IEEE Trans Pattern Anal Mach Intell. 2019 May;41(5):1116-1130. doi: 10.1109/TPAMI.2018.2828817. Epub 2018 Apr 20.
Convolutional Neural Networks (CNNs) have been applied to visual tracking with demonstrated success in recent years. Most CNN-based trackers utilize hierarchical features extracted from a certain layer to represent the target. However, features from a certain layer are not always effective for distinguishing the target object from the backgrounds especially in the presence of complicated interfering factors (e.g., heavy occlusion, background clutter, illumination variation, and shape deformation). In this work, we propose a CNN-based tracking algorithm which hedges deep features from different CNN layers to better distinguish target objects and background clutters. Correlation filters are applied to feature maps of each CNN layer to construct a weak tracker, and all weak trackers are hedged into a strong one. For robust visual tracking, we propose a hedge method to adaptively determine weights of weak classifiers by considering both the difference between the historical as well as instantaneous performance, and the difference among all weak trackers over time. In addition, we design a Siamese network to define the loss of each weak tracker for the proposed hedge method. Extensive experiments on large benchmark datasets demonstrate the effectiveness of the proposed algorithm against the state-of-the-art tracking methods.

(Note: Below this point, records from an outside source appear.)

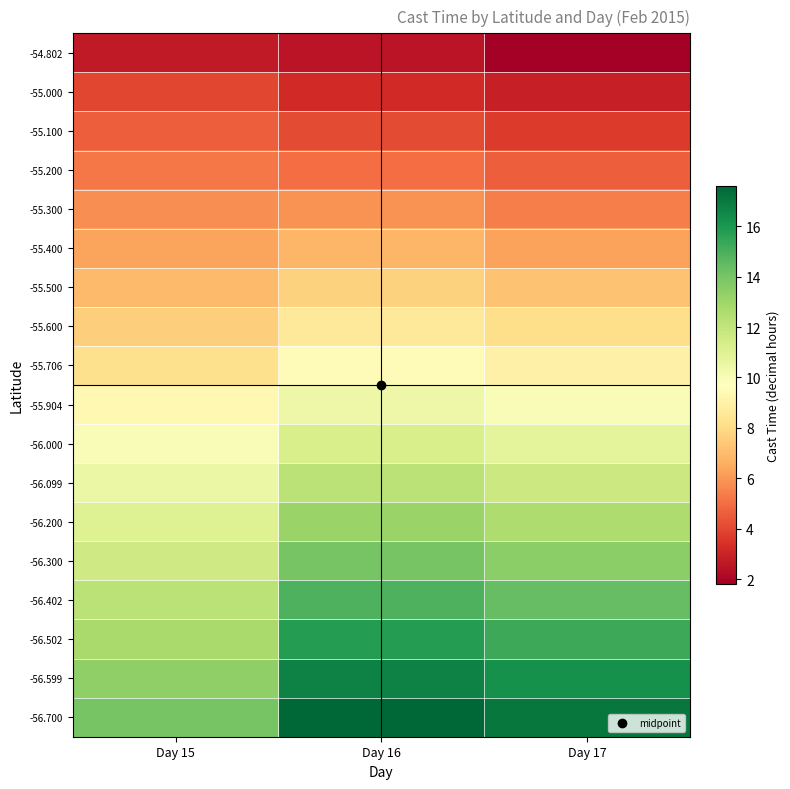

Which has a higher value, Day 16 or Day 15?

Day 15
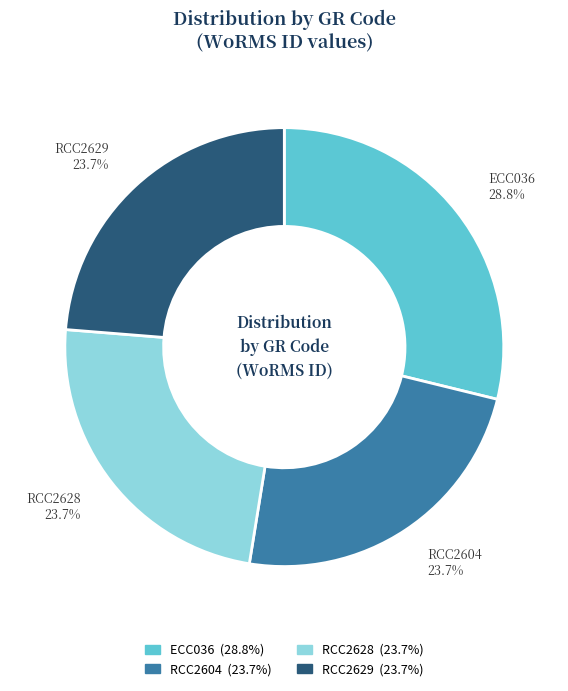

To the nearest percent, what percentage of the pie is RCC2629?

24%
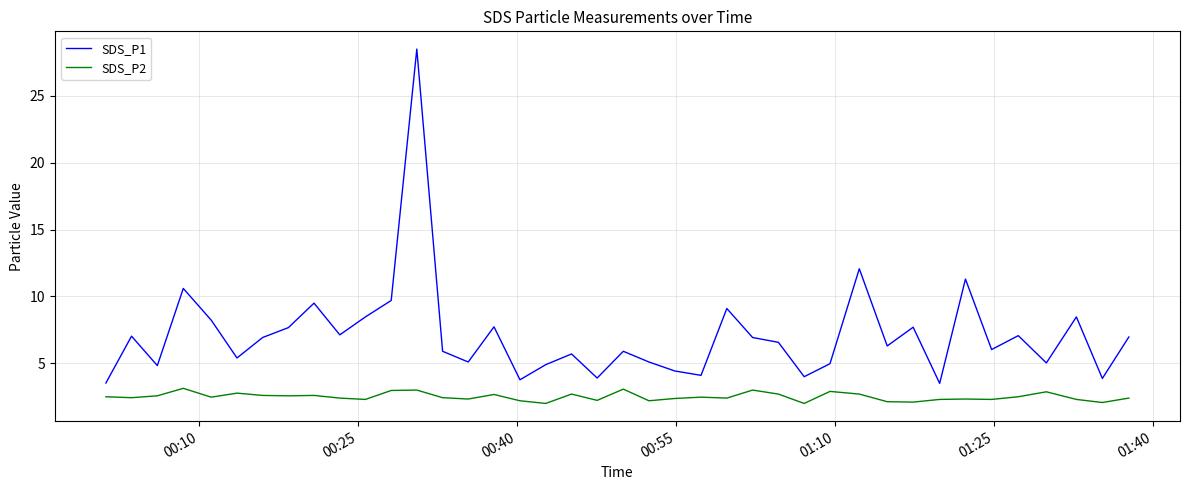

What is the smallest value displayed?

2.0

卷积神经网络(CNNs)近年来在视觉跟踪中得到了广泛应用,并取得了显著的成功。大多数基于 CNN 的跟踪器利用从特定层提取的分层特征来表示目标。然而,特定层的特征并不总是能够有效地将目标对象与背景区分开来,特别是在存在复杂干扰因素(例如,严重遮挡、背景杂波、光照变化和形状变形)的情况下。在这项工作中,我们提出了一种基于 CNN 的跟踪算法,该算法对冲来自不同 CNN 层的深度特征,以更好地区分目标对象和背景杂波。相关滤波器应用于每个 CNN 层的特征图来构建一个弱跟踪器,所有的弱跟踪器都被组合成一个强跟踪器。为了实现鲁棒的视觉跟踪,我们提出了一种对冲方法,通过同时考虑历史和当前性能之间的差异以及所有弱跟踪器随时间的差异,自适应地确定弱分类器的权重。此外,我们设计了一个孪生网络来为所提出的对冲方法定义每个弱跟踪器的损失。在大型基准数据集上的广泛实验表明,该算法在与最先进的跟踪方法的比较中具有有效性。